Przede wszystkim chcę przekazać wyrazy głębokiego współczucia rodzinom i bliskim wszystkich poległych żołnierzy.
W związku z tym nieszczęściem wypowiedział się poseł SLD Wziątek. Jest on wice szefem sejmowej Komisji Obrony Narodowej. Wyraźnie zaznaczył, że należy na miejscu zbadać działanie wywiadu i kontrwywiadu wojskowego. Ma bowiem wątpliwości, czy te służby specjalne należycie zabezpieczają funkcjonowanie naszych żołnierzy w Afganistanie. A, jeżeli poseł lewicy ma tego typu zastrzeżenia, to co tam mogą wyprawiać dzisiejsze służby specjalne? Czy na wzór post PRL-owskich WSI wzięli się za konstruowanie różnego rodzaju afer, by się jeszcze bardziej wzbogacić? Przecież niedawno usłyszał zarzuty prokuratorskie gen. „Cze…”. On też był lewicowy, tak samo jak ci specjaliści od afery FOZZ. Zdefraudowali miliardy i teraz cieszą się uznaniem zacnych obywateli.

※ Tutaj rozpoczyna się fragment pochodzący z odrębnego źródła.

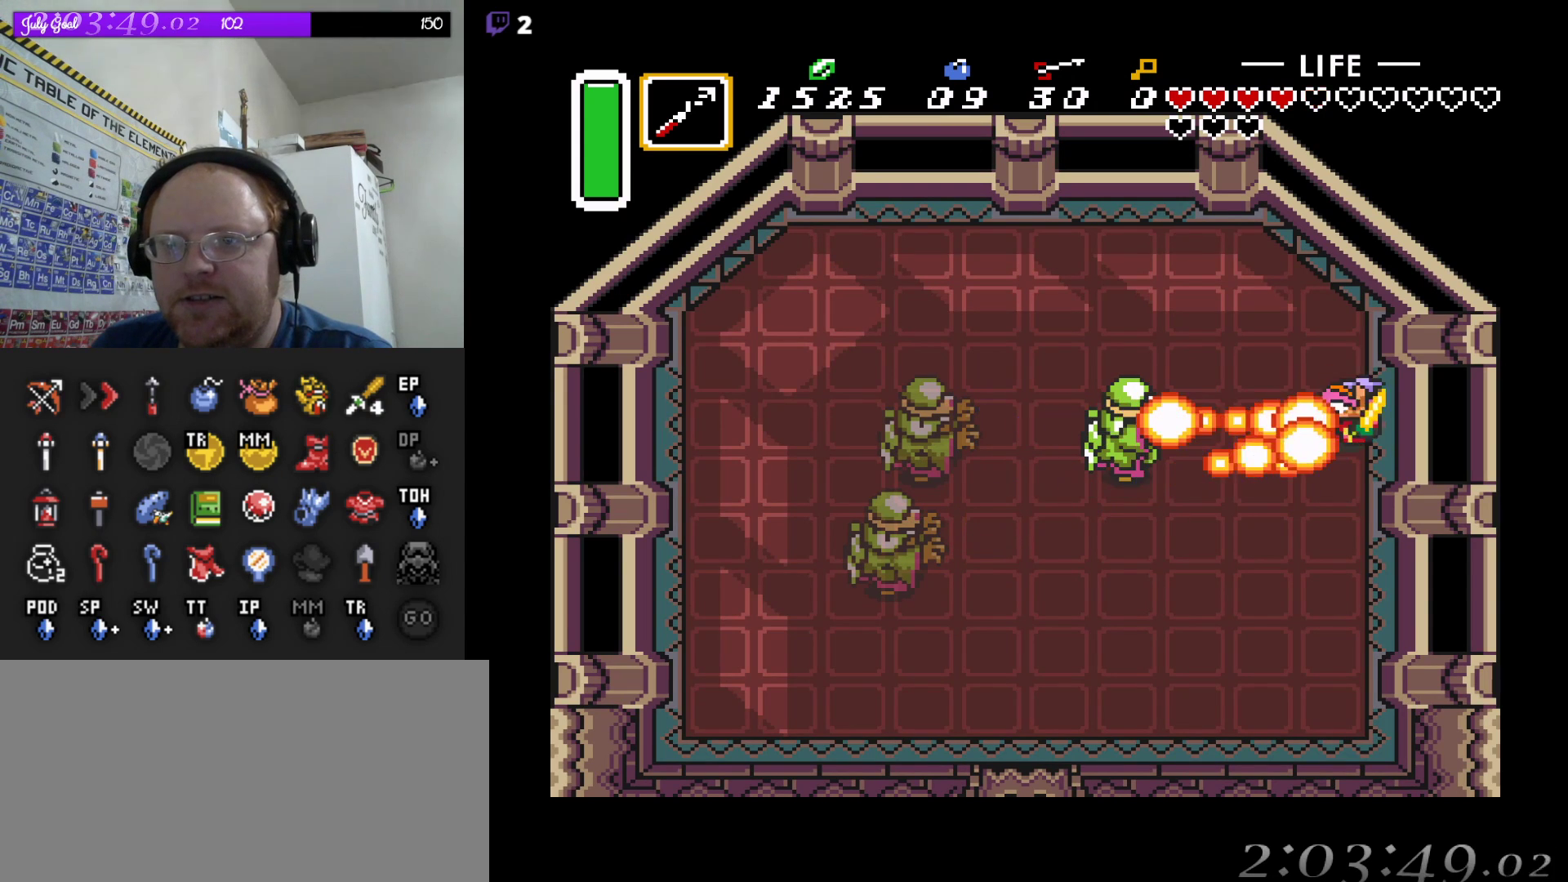
{"buttons": [], "events": [[117, "B", "up"], [283, "B", "down"], [400, "B", "up"]]}
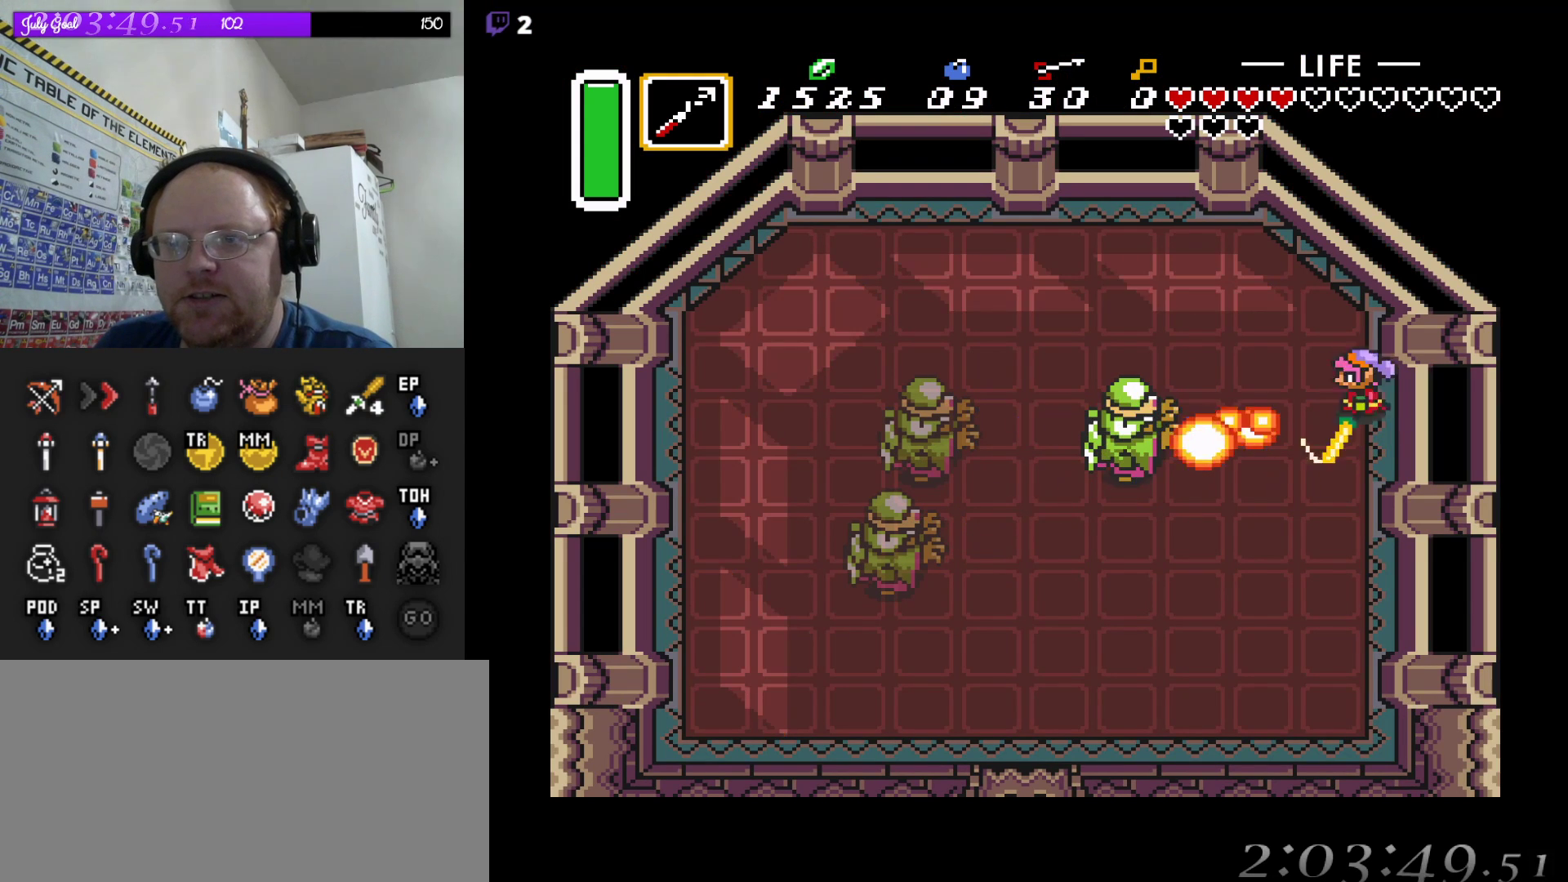
{"buttons": [], "events": [[17, "B", "down"], [150, "B", "up"]]}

No i ta nagonka, cuchnąca zemstą, na A. Macierewicza. Wiadomo, że tacy zawodowi specjaliści od przekrętów nie wybaczają tym, którzy chcieli ich zdemaskować. A teraz mają ogromny wpływ na życie polityczno-gospodarcze w wolnej Polsce. Dlatego mogą wymuszać wszystko, co chcą i nadal być bez kary.
Na uwagę zasługuje jeszcze i to, że przeciwko A. Macierewiczowi występuje większość czerwonawych, lub nowopowstałych baronów na styku polityki z finansjerą. Najgłośniej trąbią o wielkiej krzywdzie, jaka spotkała z powodu A. Macierewicza polski służby specjalne. A przecież rząd Donalda Fałszywego w poprzedniej kadencji przywrócił do pracy tych niezweryfikowanych współpracowników WSI. Aż tu, w drugiej kadencji wszechwładzy PO, okazuje się, że poseł Wziątek ma uzasadnione wątpliwości odnośnie sprawnego dla Polski działania tych służb. To komu oni służą? A może A. Macierewicz miał rację, odsuwając od służby tych, dla których bliższa była Moskwa niż Warszawa?